Written by Emily
Last week Maria Kang’s abs had their 15 minutes of fame or infamy depending on which mom you ask. Twitter and Facebook were abuzz with reactions to a photo of Kang’s rockin’ bod surrounded by her three young children with a caption that read, “What’s Your Excuse?”
I’m a bit late to the party on this, but let’s just call it fashionably late and while we’re at it, let’s pretend my abs look like Kang’s. Like most women who took issue with Kang, I have no problem with her granite-like mid-section or chiseled arms. I have a problem with the message: “What’s your excuse?”
Surrounded by her little ones, Kang is implying children are not an excuse for a softer physique. Grab your pearls and corsets, ladies, because we’re all headed down a very slippery slope. If we can’t use our children as an excuse, our lives have taken a turn for the worse… much worse.
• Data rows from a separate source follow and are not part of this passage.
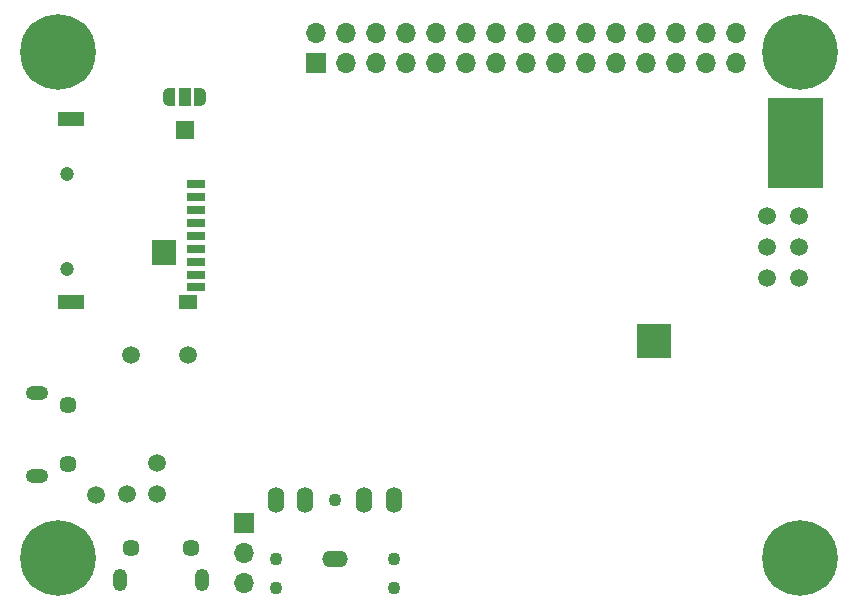
<source format=gbr>
%TF.GenerationSoftware,KiCad,Pcbnew,(5.99.0-8778-g8571687f51)*%
%TF.CreationDate,2021-02-03T12:08:05+08:00*%
%TF.ProjectId,lightboard-zero,6c696768-7462-46f6-9172-642d7a65726f,rev?*%
%TF.SameCoordinates,Original*%
%TF.FileFunction,Soldermask,Bot*%
%TF.FilePolarity,Negative*%
%FSLAX46Y46*%
G04 Gerber Fmt 4.6, Leading zero omitted, Abs format (unit mm)*
G04 Created by KiCad (PCBNEW (5.99.0-8778-g8571687f51)) date 2021-02-03 12:08:05*
%MOMM*%
%LPD*%
G01*
G04 APERTURE LIST*
G04 Aperture macros list*
%AMFreePoly0*
4,1,22,0.550000,-0.750000,0.000000,-0.750000,0.000000,-0.745033,-0.079941,-0.743568,-0.215256,-0.701293,-0.333266,-0.622738,-0.424486,-0.514219,-0.481581,-0.384460,-0.499164,-0.250000,-0.500000,-0.250000,-0.500000,0.250000,-0.499164,0.250000,-0.499963,0.256109,-0.478152,0.396186,-0.417904,0.524511,-0.324060,0.630769,-0.204165,0.706417,-0.067858,0.745374,0.000000,0.744959,0.000000,0.750000,
0.550000,0.750000,0.550000,-0.750000,0.550000,-0.750000,$1*%
%AMFreePoly1*
4,1,20,0.000000,0.744959,0.073905,0.744508,0.209726,0.703889,0.328688,0.626782,0.421226,0.519385,0.479903,0.390333,0.500000,0.250000,0.500000,-0.250000,0.499851,-0.262216,0.476331,-0.402017,0.414519,-0.529596,0.319384,-0.634700,0.198574,-0.708877,0.061801,-0.746166,0.000000,-0.745033,0.000000,-0.750000,-0.550000,-0.750000,-0.550000,0.750000,0.000000,0.750000,0.000000,0.744959,
0.000000,0.744959,$1*%
G04 Aperture macros list end*
%ADD10C,0.100000*%
%ADD11C,0.800000*%
%ADD12C,6.400000*%
%ADD13C,1.500000*%
%ADD14O,1.200000X1.900000*%
%ADD15C,1.450000*%
%ADD16C,1.100023*%
%ADD17O,2.199996X1.399997*%
%ADD18O,1.399997X2.199996*%
%ADD19R,1.700000X1.700000*%
%ADD20O,1.700000X1.700000*%
%ADD21O,1.900000X1.200000*%
%ADD22FreePoly0,180.000000*%
%ADD23R,1.000000X1.500000*%
%ADD24FreePoly1,180.000000*%
%ADD25C,1.200000*%
%ADD26R,1.600000X0.700000*%
%ADD27R,2.200000X1.200000*%
%ADD28R,1.500000X1.200000*%
%ADD29R,1.600000X1.500000*%
G04 APERTURE END LIST*
D10*
X68300000Y-15000000D02*
X63700000Y-15000000D01*
X63700000Y-15000000D02*
X63700000Y-7500000D01*
X63700000Y-7500000D02*
X68300000Y-7500000D01*
X68300000Y-7500000D02*
X68300000Y-15000000D01*
G36*
X68300000Y-15000000D02*
G01*
X63700000Y-15000000D01*
X63700000Y-7500000D01*
X68300000Y-7500000D01*
X68300000Y-15000000D01*
G37*
X68300000Y-15000000D02*
X63700000Y-15000000D01*
X63700000Y-7500000D01*
X68300000Y-7500000D01*
X68300000Y-15000000D01*
X13500000Y-21500000D02*
X11500000Y-21500000D01*
X11500000Y-21500000D02*
X11500000Y-19500000D01*
X11500000Y-19500000D02*
X13500000Y-19500000D01*
X13500000Y-19500000D02*
X13500000Y-21500000D01*
G36*
X13500000Y-21500000D02*
G01*
X11500000Y-21500000D01*
X11500000Y-19500000D01*
X13500000Y-19500000D01*
X13500000Y-21500000D01*
G37*
X13500000Y-21500000D02*
X11500000Y-21500000D01*
X11500000Y-19500000D01*
X13500000Y-19500000D01*
X13500000Y-21500000D01*
X55400000Y-29400000D02*
X52600000Y-29400000D01*
X52600000Y-29400000D02*
X52600000Y-26600000D01*
X52600000Y-26600000D02*
X55400000Y-26600000D01*
X55400000Y-26600000D02*
X55400000Y-29400000D01*
G36*
X55400000Y-29400000D02*
G01*
X52600000Y-29400000D01*
X52600000Y-26600000D01*
X55400000Y-26600000D01*
X55400000Y-29400000D01*
G37*
X55400000Y-29400000D02*
X52600000Y-29400000D01*
X52600000Y-26600000D01*
X55400000Y-26600000D01*
X55400000Y-29400000D01*
D11*
%TO.C,H3*%
X5297056Y-1902944D03*
D12*
X3600000Y-3600000D03*
D11*
X1902944Y-5297056D03*
X1902944Y-1902944D03*
X3600000Y-1200000D03*
X3600000Y-6000000D03*
X5297056Y-5297056D03*
X6000000Y-3600000D03*
X1200000Y-3600000D03*
%TD*%
D13*
%TO.C,Y2*%
X14600000Y-29200000D03*
X9720000Y-29200000D03*
%TD*%
D14*
%TO.C,J1*%
X15800000Y-48300000D03*
X8800000Y-48300000D03*
D15*
X14800000Y-45600000D03*
X9800000Y-45600000D03*
%TD*%
D16*
%TO.C,CN1*%
X31999990Y-48999863D03*
X22000010Y-48999863D03*
X22000010Y-46499995D03*
X31999990Y-46499995D03*
X27000000Y-41500005D03*
D17*
X27000000Y-46499995D03*
D18*
X22000010Y-41500005D03*
X24499878Y-41500005D03*
X29499868Y-41500005D03*
X31999990Y-41500005D03*
%TD*%
D19*
%TO.C,J5*%
X19300000Y-43450000D03*
D20*
X19300000Y-45990000D03*
X19300000Y-48530000D03*
%TD*%
D19*
%TO.C,J3*%
X25440000Y-4540000D03*
D20*
X25440000Y-2000000D03*
X27980000Y-4540000D03*
X27980000Y-2000000D03*
X30520000Y-4540000D03*
X30520000Y-2000000D03*
X33060000Y-4540000D03*
X33060000Y-2000000D03*
X35600000Y-4540000D03*
X35600000Y-2000000D03*
X38140000Y-4540000D03*
X38140000Y-2000000D03*
X40680000Y-4540000D03*
X40680000Y-2000000D03*
X43220000Y-4540000D03*
X43220000Y-2000000D03*
X45760000Y-4540000D03*
X45760000Y-2000000D03*
X48300000Y-4540000D03*
X48300000Y-2000000D03*
X50840000Y-4540000D03*
X50840000Y-2000000D03*
X53380000Y-4540000D03*
X53380000Y-2000000D03*
X55920000Y-4540000D03*
X55920000Y-2000000D03*
X58460000Y-4540000D03*
X58460000Y-2000000D03*
X61000000Y-4540000D03*
X61000000Y-2000000D03*
%TD*%
D11*
%TO.C,H1*%
X5297056Y-44702944D03*
X1902944Y-48097056D03*
X5297056Y-48097056D03*
X1200000Y-46400000D03*
D12*
X3600000Y-46400000D03*
D11*
X3600000Y-48800000D03*
X3600000Y-44000000D03*
X6000000Y-46400000D03*
X1902944Y-44702944D03*
%TD*%
%TO.C,H2*%
X64000000Y-46400000D03*
X66400000Y-48800000D03*
X68800000Y-46400000D03*
X64702944Y-44702944D03*
D12*
X66400000Y-46400000D03*
D11*
X68097056Y-44702944D03*
X66400000Y-44000000D03*
X68097056Y-48097056D03*
X64702944Y-48097056D03*
%TD*%
D21*
%TO.C,J2*%
X1762500Y-32500000D03*
D15*
X4462500Y-33500000D03*
X4462500Y-38500000D03*
D21*
X1762500Y-39500000D03*
%TD*%
D11*
%TO.C,H4*%
X66400000Y-1200000D03*
X68097056Y-1902944D03*
X64000000Y-3600000D03*
X68800000Y-3600000D03*
X66400000Y-6000000D03*
X64702944Y-5297056D03*
D12*
X66400000Y-3600000D03*
D11*
X68097056Y-5297056D03*
X64702944Y-1902944D03*
%TD*%
D22*
%TO.C,JP1*%
X15600000Y-7400000D03*
D23*
X14300000Y-7400000D03*
D24*
X13000000Y-7400000D03*
%TD*%
D25*
%TO.C,U3*%
X4300000Y-21950000D03*
X4300000Y-13950000D03*
D26*
X15300000Y-14750000D03*
X15300000Y-15850000D03*
X15300000Y-16950000D03*
X15300000Y-18050000D03*
X15300000Y-19150000D03*
X15300000Y-20250000D03*
X15300000Y-21350000D03*
X15300000Y-22450000D03*
X15300000Y-23500000D03*
D27*
X4700000Y-24750000D03*
D28*
X14600000Y-24750000D03*
D29*
X14300000Y-10150000D03*
D27*
X4700000Y-9250000D03*
%TD*%
D13*
%TO.C,TP11*%
X6800000Y-41100000D03*
%TD*%
%TO.C,TP12*%
X9400000Y-41050000D03*
%TD*%
%TO.C,TP13*%
X12000000Y-41000000D03*
%TD*%
%TO.C,TP14*%
X12000000Y-38400000D03*
%TD*%
%TO.C,TP10*%
X63600000Y-17500000D03*
%TD*%
%TO.C,TP5*%
X66300000Y-22700000D03*
%TD*%
%TO.C,TP6*%
X66300000Y-20100000D03*
%TD*%
%TO.C,TP7*%
X66300000Y-17500000D03*
%TD*%
%TO.C,TP8*%
X63600000Y-20100000D03*
%TD*%
%TO.C,TP9*%
X63600000Y-22700000D03*
%TD*%
M02*

</source>
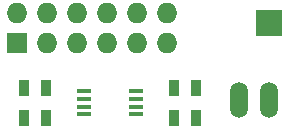
<source format=gts>
%FSLAX34Y34*%
G04 Gerber Fmt 3.4, Leading zero omitted, Abs format*
G04 (created by PCBNEW (2014-03-08 BZR 4739)-product) date Sun 16 Mar 2014 10:57:22 AM MDT*
%MOIN*%
G01*
G70*
G90*
G04 APERTURE LIST*
%ADD10C,0.005906*%
%ADD11R,0.068000X0.068000*%
%ADD12O,0.068000X0.068000*%
%ADD13R,0.035000X0.055000*%
%ADD14O,0.059300X0.118700*%
%ADD15R,0.050000X0.016000*%
%ADD16R,0.088000X0.088000*%
G04 APERTURE END LIST*
G54D10*
G54D11*
X59900Y-38500D03*
G54D12*
X60900Y-38500D03*
X61900Y-38500D03*
X62900Y-38500D03*
X63900Y-38500D03*
X64900Y-38500D03*
X64900Y-37500D03*
X63900Y-37500D03*
X62900Y-37500D03*
X61900Y-37500D03*
X60900Y-37500D03*
X59900Y-37500D03*
G54D13*
X65125Y-41000D03*
X65875Y-41000D03*
X65125Y-40000D03*
X65875Y-40000D03*
X60125Y-41000D03*
X60875Y-41000D03*
X60125Y-40000D03*
X60875Y-40000D03*
G54D14*
X68300Y-40400D03*
X67300Y-40400D03*
G54D15*
X63875Y-40885D03*
X63875Y-40630D03*
X63875Y-40370D03*
X63875Y-40115D03*
X62125Y-40115D03*
X62125Y-40370D03*
X62125Y-40630D03*
X62125Y-40885D03*
G54D16*
X68300Y-37850D03*
M02*

</source>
Think I’m being a bit extreme? Take a look.
It’s all because of the children that I…
- Slip into the “child’s chapel” during a particularly dry sermon because one of my cherubs made a scream face.
- Sing all the words to the Sofia the First, Doc McStuffins, and Jake and the Neverland Pirates theme songs while scrubbing urine off the bathroom walls.
- Go to great lengths to rescue insects trapped inside the house because they might be characters in a Pixar movie.
- Deny myself my own ice cream cone (high-five for self discipline!). Lick my children’s ice cream cones all around the edges seven times each to prevent them from dripping all over everyone. Caloric equivalent= 1.5 cones.
- Carry an enormous diaper bag full of snacks.
- Perform a sniff test on my cuticle to determine if the yellow smear is mustard from lunch or excrement from a diaper.
- Use a child’s nap time to escape a particularly awful play date.
- Turn the back yard into an American Ninja Warrior training facility.
- Judge the quality of a vehicle by the number of cup holders and whether or not the doors open at the touch of a button.
- Walk around for an entire day with play-doh stuck to my rear end and marker on my forehead.
Daily, I rely on being able to roll my eyes, shake my head and shrug, while sighing, “kids.” Don’t take that away from me, Maria. Please.
Now, excuse me, my kids are screaming in the other room. They’re not really, but what good are they if I can’t use them to my advantage.